## Work to be completed
The copy should begin at the line containing "left_click(171, 488)" and end with the last line below, every line exact and no picture included.

Stored data:
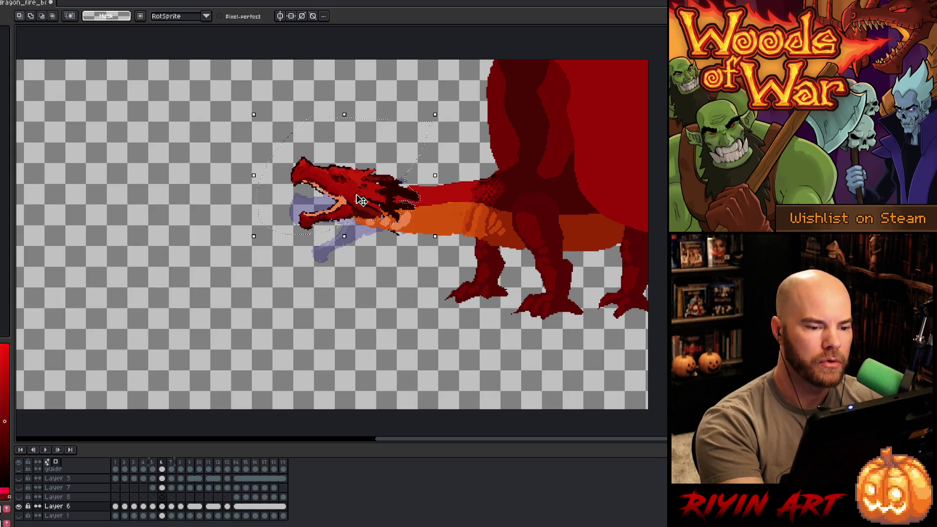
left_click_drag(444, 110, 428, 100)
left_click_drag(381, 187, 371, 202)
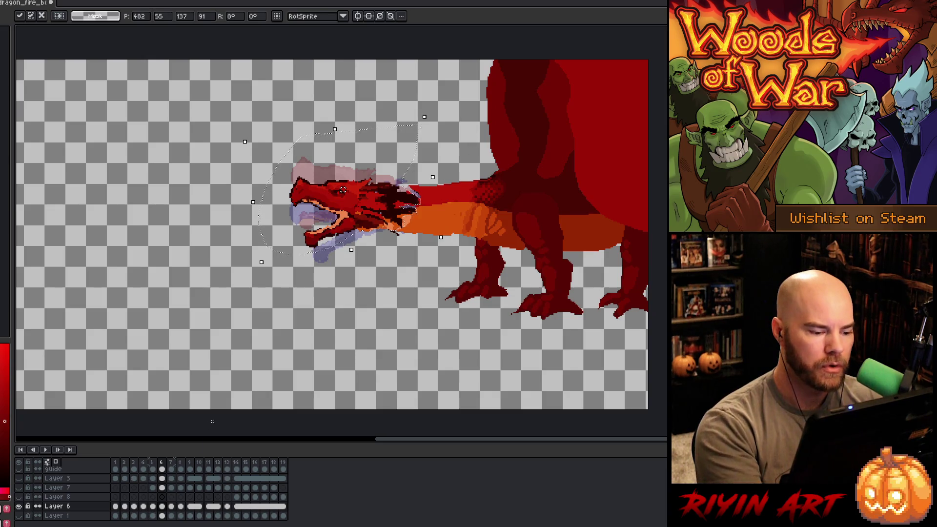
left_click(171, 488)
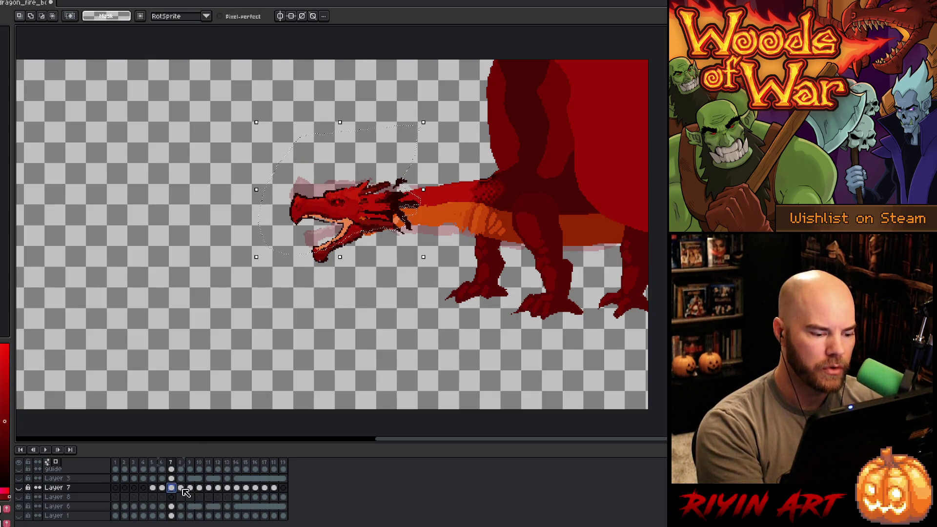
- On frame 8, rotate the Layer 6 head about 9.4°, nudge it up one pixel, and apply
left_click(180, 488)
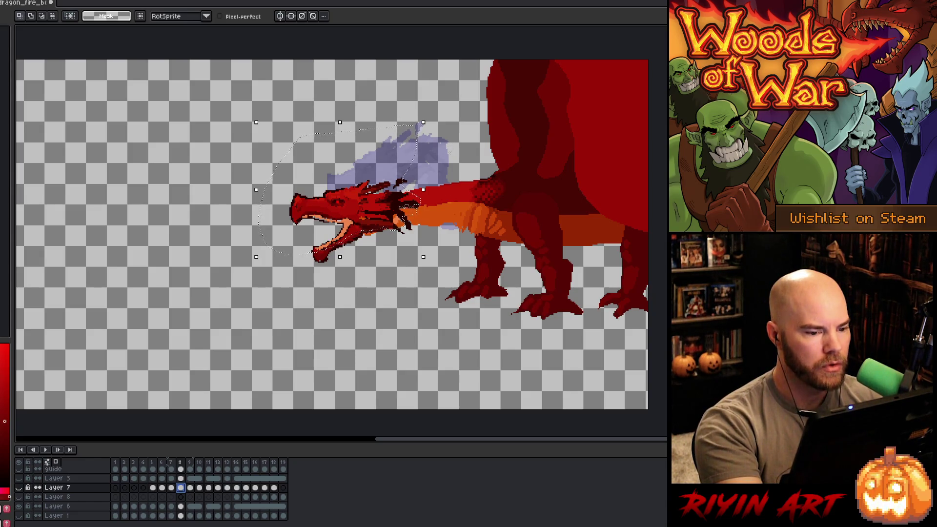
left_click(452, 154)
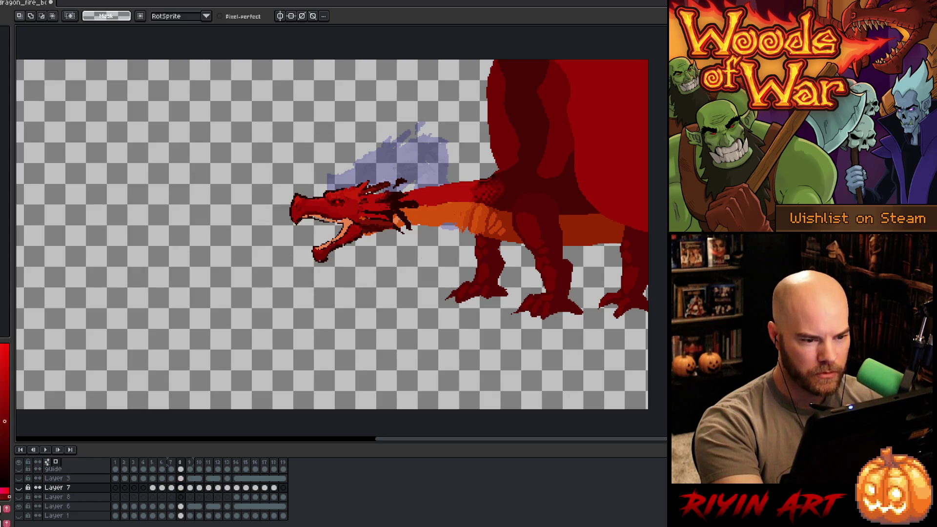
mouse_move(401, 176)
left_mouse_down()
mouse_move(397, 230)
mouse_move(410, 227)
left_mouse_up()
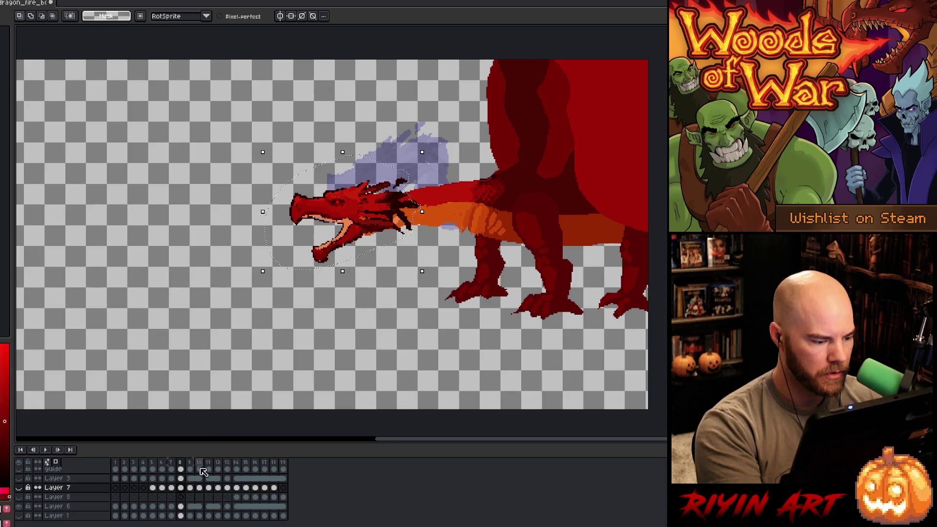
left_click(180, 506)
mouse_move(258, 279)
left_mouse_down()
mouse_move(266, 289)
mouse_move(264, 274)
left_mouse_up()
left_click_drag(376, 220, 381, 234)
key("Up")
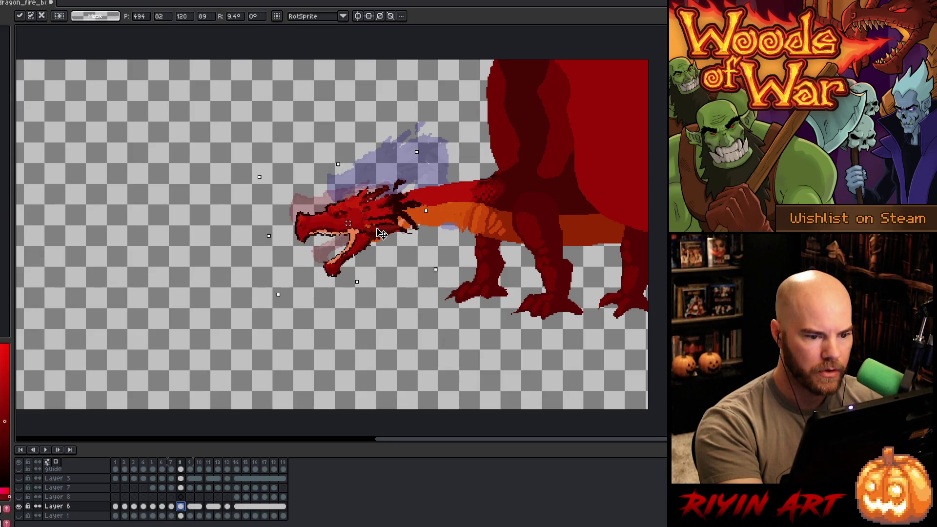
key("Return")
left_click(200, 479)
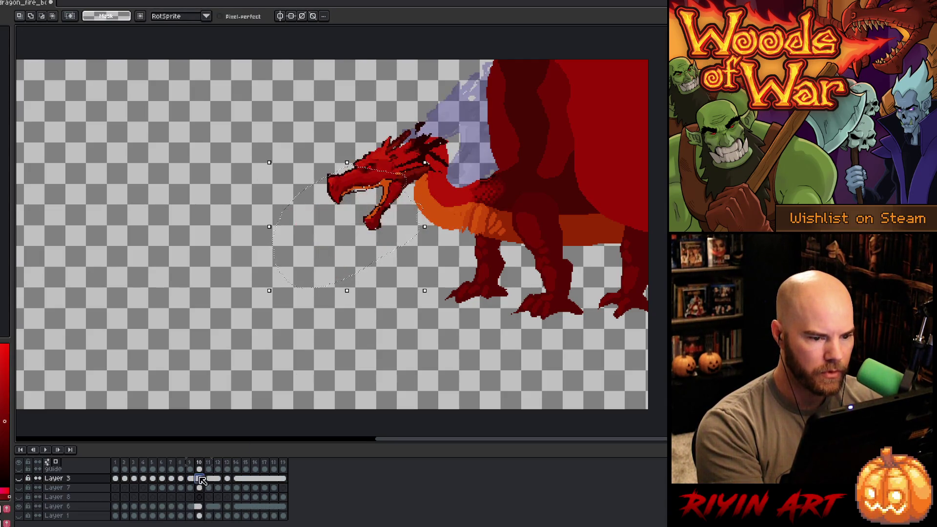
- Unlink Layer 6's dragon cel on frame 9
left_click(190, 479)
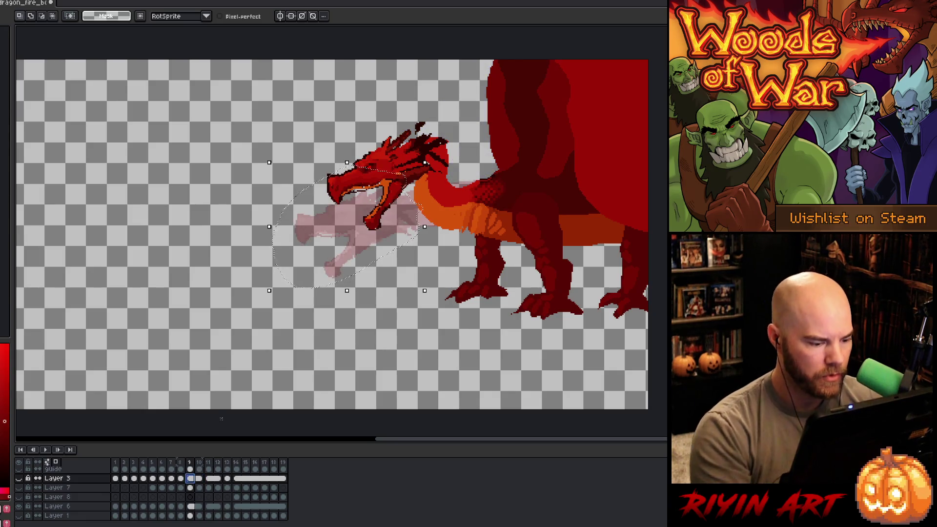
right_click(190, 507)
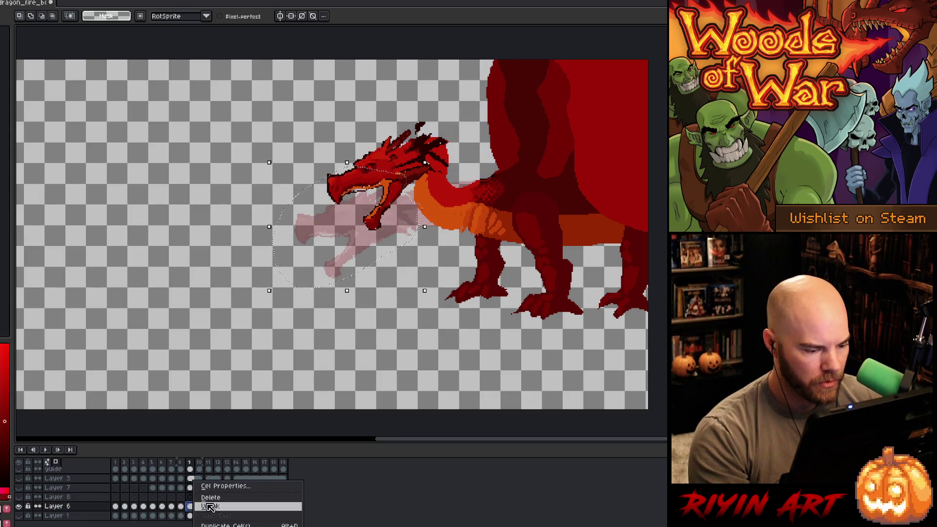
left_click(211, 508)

## Exercise output
left_click(171, 488)
- On frame 8, rotate the Layer 6 head about 9.4°, nudge it up one pixel, and apply
left_click(180, 488)
left_click(452, 154)
mouse_move(401, 176)
left_mouse_down()
mouse_move(397, 230)
mouse_move(410, 227)
left_mouse_up()
left_click(180, 506)
mouse_move(258, 279)
left_mouse_down()
mouse_move(266, 289)
mouse_move(264, 274)
left_mouse_up()
left_click_drag(376, 220, 381, 234)
key("Up")
key("Return")
left_click(200, 479)
- Unlink Layer 6's dragon cel on frame 9
left_click(190, 479)
right_click(190, 507)
left_click(211, 508)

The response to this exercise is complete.